Дружат двое школьников. С одним случилась беда: его заперли на ночь в музее и он не явился домой ночевать. Родители и друзья в тревоге. Верный товарищ ищет его по всему городу. В сумерки они вместе бродили по набережной – вспомнив об этом, мальчик туда и отправился. «Вдохновение отчаяния, – пишет автор, – правильно указало Яковлеву набережную Невы».

«Чистейшая мистика!» – восклицает на полях редактор… А не проповедует ли к тому же писатель, кроме мистики, упадочнические настроения, печаль?

«До чего же славно становится на душе, – пишет автор, – когда увидишь неожиданно посреди зала высокое дерево, удивленно стоящее в четырех стенах. Зеленые руки елки опущены, она еще не опомнилась, еще не поняла, что уже больше не в лесу, что ее похитили, унесли из ее огромного дома без крыши, из лесного таинственного и молчаливого одиночества. Ее колючие ветки чуть вздрагивают и, задыхаясь в непривычном тепле, елка дышит изо всех сил и вся зала полна запахом хвои – острым и нежным запахом ветров, земли, снега, всего, что принесла она с собой из леса в каждой чешуйке своей коры, в каждой иголке своих ветвей…»

Поймана «чуждая нота»! Редактор подчеркивает слова «похитили», «унесли», «задыхаясь». Не кладет ли тень на нашу светлую жизнь намек на то, что елка похищена?! «Даже в описание елки внесен минор», – пишет он на полях.

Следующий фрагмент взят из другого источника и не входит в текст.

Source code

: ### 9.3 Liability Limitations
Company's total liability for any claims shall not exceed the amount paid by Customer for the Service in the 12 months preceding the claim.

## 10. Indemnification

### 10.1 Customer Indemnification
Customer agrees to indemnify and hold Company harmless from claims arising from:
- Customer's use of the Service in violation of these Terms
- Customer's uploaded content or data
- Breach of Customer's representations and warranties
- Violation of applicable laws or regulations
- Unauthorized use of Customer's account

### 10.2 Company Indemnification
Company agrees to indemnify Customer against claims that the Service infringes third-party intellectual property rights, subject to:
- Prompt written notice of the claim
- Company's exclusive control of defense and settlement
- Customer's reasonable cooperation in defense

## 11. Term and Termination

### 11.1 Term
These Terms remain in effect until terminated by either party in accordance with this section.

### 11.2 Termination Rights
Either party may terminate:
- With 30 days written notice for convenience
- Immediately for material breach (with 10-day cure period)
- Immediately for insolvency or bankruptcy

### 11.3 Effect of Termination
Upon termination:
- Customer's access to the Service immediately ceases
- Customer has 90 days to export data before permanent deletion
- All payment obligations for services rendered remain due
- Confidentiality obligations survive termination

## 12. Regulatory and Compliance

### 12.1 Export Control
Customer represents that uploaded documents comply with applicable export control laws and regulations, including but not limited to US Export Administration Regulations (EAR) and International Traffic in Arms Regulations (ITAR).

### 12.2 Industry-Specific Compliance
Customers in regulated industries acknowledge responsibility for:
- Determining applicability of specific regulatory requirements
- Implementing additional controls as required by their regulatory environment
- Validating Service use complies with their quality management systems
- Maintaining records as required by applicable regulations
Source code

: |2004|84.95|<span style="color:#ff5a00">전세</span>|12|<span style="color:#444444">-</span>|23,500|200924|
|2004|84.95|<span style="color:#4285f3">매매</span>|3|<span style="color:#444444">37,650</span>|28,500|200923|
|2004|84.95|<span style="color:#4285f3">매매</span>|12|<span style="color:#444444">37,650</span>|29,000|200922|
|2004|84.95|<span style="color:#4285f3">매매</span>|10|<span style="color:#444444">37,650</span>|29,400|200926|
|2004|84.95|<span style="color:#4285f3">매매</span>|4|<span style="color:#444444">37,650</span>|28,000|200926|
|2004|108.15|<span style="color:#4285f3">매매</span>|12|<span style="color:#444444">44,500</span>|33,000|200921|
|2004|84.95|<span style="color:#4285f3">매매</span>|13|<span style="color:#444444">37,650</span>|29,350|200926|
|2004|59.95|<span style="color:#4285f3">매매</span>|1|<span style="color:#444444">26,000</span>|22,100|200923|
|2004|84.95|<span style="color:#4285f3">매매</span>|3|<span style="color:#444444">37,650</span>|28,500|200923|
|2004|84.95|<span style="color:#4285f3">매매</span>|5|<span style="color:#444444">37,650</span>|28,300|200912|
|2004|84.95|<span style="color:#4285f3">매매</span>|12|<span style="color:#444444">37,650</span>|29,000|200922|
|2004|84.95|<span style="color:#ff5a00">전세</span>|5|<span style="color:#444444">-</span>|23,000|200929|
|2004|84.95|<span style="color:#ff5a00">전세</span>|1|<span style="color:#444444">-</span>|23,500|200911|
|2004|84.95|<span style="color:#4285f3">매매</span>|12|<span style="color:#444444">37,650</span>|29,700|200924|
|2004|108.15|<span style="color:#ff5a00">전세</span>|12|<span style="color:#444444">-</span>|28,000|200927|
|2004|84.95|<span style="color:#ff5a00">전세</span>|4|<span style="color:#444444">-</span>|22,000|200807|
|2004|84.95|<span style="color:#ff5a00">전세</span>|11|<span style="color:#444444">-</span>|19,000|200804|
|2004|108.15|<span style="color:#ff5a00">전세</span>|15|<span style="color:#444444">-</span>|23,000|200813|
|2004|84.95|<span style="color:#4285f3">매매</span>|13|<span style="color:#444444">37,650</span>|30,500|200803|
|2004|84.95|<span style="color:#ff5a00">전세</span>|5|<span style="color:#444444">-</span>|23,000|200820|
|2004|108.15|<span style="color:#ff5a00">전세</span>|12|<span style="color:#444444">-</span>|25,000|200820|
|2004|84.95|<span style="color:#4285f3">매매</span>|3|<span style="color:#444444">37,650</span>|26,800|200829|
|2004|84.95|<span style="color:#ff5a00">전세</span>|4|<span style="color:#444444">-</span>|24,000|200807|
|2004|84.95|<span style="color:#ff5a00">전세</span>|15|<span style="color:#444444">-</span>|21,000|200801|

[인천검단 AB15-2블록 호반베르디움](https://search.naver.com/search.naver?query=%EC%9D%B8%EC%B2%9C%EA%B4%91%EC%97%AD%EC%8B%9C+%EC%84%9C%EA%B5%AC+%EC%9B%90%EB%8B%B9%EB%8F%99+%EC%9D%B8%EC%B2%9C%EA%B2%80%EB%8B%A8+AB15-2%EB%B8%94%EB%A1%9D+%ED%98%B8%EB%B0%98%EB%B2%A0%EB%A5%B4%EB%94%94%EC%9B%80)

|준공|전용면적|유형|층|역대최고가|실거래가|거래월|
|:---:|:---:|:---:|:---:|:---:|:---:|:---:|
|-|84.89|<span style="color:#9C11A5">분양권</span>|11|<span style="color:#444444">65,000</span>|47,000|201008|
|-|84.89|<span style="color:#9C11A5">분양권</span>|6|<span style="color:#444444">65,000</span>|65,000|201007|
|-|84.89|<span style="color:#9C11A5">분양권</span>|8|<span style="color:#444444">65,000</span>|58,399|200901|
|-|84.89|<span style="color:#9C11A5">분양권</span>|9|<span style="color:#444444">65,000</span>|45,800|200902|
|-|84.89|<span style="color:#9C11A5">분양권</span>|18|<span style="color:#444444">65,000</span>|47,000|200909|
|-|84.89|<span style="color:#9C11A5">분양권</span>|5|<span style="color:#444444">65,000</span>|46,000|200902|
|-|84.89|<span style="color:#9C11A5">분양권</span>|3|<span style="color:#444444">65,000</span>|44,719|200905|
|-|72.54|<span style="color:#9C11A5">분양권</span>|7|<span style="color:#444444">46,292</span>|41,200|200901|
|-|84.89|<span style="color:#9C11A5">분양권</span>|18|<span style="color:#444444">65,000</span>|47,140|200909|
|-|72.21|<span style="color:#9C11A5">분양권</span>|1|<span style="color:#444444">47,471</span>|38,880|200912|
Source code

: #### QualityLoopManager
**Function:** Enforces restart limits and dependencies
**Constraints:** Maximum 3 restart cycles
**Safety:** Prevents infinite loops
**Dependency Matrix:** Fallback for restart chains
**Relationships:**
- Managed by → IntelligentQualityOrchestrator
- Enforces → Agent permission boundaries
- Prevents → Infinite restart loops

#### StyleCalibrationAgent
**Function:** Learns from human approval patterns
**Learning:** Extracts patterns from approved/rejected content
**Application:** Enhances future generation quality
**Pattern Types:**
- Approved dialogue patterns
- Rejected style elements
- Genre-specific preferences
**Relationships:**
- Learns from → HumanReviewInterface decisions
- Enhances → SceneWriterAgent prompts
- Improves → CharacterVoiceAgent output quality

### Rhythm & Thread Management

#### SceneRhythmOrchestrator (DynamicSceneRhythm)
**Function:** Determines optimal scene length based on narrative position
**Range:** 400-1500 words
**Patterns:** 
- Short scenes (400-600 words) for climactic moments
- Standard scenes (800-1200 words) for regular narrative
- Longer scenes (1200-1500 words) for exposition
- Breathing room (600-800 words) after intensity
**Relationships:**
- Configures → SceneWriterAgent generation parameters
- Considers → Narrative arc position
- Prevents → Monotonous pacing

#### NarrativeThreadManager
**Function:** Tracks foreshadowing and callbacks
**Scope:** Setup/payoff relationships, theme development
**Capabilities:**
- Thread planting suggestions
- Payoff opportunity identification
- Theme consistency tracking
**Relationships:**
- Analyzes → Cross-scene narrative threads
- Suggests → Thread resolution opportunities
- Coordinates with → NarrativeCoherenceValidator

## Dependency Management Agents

Маленький мальчик лежит в больнице. У него воспаление среднего уха, ему больно, он хнычет, придирается к соседке. «Он залился злым и коротким смешком», – пишет автор. Но редактор против того, чтобы в книгах кто-нибудь огорчался и злился. «Почему злым?» – спрашивает он на полях. В самом деле, почему? Советский ребенок, испытывая сильную боль, сохраняет спокойствие и оптимизм, даже если ему семь лет. Подчеркиванием злого смешка не толкает ли нас автор к озлобленности?

Пионервожатая совершила педагогическую ошибку. С ней сурово побеседовал директор. Она осознала свою вину, она горюет, ей не спится. Она бродит ночью по городу, глядит на пушистый снег в саду. Ей хочется быть садовым сторожем, мести дорожки, ходить в тишине по этому пушистому снегу.

«Логика – "хорошо бы уйти из жизни" – так, что ли?» – негодует проницательный редактор.

Он читает дальше и дальше – и скоро его негодование достигает апогея. Мальчику, увлеченному этнографией, старуха-профессорша рассказывает историю одного ленинградского юноши, который совершил в этнографии замечательное открытие. Он работал самоотверженно, вдохновенно, с большим упорством. Окружающие находили его гениальным. Во время войны он погиб. История произвела на школьника большое впечатление. Он по-детски позавидовал юноше. Ему тоже захотелось совершать открытия. В своих наивных мечтах он в одно и то же время и трогателен и смешон. Ему мерещатся подвиг и слава.

«Эх, как бы сейчас умереть! – думает он. – Как бы эдак погибнуть, пожертвовать… Чтобы и про него она сказала когда-нибудь: "Молодой этнограф – наш замечательный соотечественник… печать гениальности"».

Такого глубокого пессимизма редактор уже не может перенести. Интонация, с которой изложены мысли мальчика, словцо «эдак» ничего не объясняет ему. Он глубоко убежден, что читатель все понимает буквально, что чувство юмора так же чуждо читателю, как и ему самому. (Ведь редактор-чиновник не уважает не только писателя, но и читателя. Он берет в кавычки такие выражения, как «шальная пуля» или слово «малость» во фразе: «этому образу не хватает самой малости – жизни», опасаясь, что читатель сочтет пулю в самом деле шальной, а жизнь в самом деле малостью…)

Что ему удалось «вчитать» в наивную и смешную мечту подростка о подвиге, о гибели за науку, о бурных хвалах? Не призыв ли к самоубийству?

В объяснения на этот раз редактор пускаться не стал. «Вон!» – односложно написал он на полях.